_PROMPT:_ Output all of the entries exactly as written.

_DATASET:_
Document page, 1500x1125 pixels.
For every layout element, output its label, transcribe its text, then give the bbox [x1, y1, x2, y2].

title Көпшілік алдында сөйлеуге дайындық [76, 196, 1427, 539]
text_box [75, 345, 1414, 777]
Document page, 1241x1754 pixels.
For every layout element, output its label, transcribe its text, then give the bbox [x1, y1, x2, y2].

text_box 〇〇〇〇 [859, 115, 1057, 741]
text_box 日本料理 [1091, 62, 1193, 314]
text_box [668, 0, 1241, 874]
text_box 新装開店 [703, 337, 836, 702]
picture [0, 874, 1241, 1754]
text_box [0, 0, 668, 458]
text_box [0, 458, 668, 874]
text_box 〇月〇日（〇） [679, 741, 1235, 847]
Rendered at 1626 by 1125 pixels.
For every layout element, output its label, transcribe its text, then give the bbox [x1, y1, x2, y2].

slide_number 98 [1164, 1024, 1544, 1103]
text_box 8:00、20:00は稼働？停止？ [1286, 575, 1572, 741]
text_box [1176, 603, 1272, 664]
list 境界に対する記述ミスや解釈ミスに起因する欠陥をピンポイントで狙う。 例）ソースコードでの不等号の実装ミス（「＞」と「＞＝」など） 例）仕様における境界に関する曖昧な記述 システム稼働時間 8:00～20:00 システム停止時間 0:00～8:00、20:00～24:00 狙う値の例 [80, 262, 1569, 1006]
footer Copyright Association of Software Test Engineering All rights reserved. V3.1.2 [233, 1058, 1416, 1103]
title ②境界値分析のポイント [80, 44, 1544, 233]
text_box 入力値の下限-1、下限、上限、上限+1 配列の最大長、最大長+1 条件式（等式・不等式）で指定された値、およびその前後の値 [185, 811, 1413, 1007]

_ANSWER BELOW:_
Document page, 1500x1125 pixels.
For every layout element, output its label, transcribe its text, then give the bbox [x1, y1, x2, y2].

title Көпшілік алдында сөйлеуге дайындық [76, 196, 1427, 539]
text_box [75, 345, 1414, 777]
Document page, 1241x1754 pixels.
For every layout element, output its label, transcribe its text, then give the bbox [x1, y1, x2, y2].

text_box 〇〇〇〇 [859, 115, 1057, 741]
text_box 日本料理 [1091, 62, 1193, 314]
text_box [668, 0, 1241, 874]
text_box 新装開店 [703, 337, 836, 702]
picture [0, 874, 1241, 1754]
text_box [0, 0, 668, 458]
text_box [0, 458, 668, 874]
text_box 〇月〇日（〇） [679, 741, 1235, 847]
Rendered at 1626 by 1125 pixels.
For every layout element, output its label, transcribe its text, then give the bbox [x1, y1, x2, y2].

slide_number 98 [1164, 1024, 1544, 1103]
text_box 8:00、20:00は稼働？停止？ [1286, 575, 1572, 741]
text_box [1176, 603, 1272, 664]
list 境界に対する記述ミスや解釈ミスに起因する欠陥をピンポイントで狙う。 例）ソースコードでの不等号の実装ミス（「＞」と「＞＝」など） 例）仕様における境界に関する曖昧な記述 システム稼働時間 8:00～20:00 システム停止時間 0:00～8:00、20:00～24:00 狙う値の例 [80, 262, 1569, 1006]
footer Copyright Association of Software Test Engineering All rights reserved. V3.1.2 [233, 1058, 1416, 1103]
title ②境界値分析のポイント [80, 44, 1544, 233]
text_box 入力値の下限-1、下限、上限、上限+1 配列の最大長、最大長+1 条件式（等式・不等式）で指定された値、およびその前後の値 [185, 811, 1413, 1007]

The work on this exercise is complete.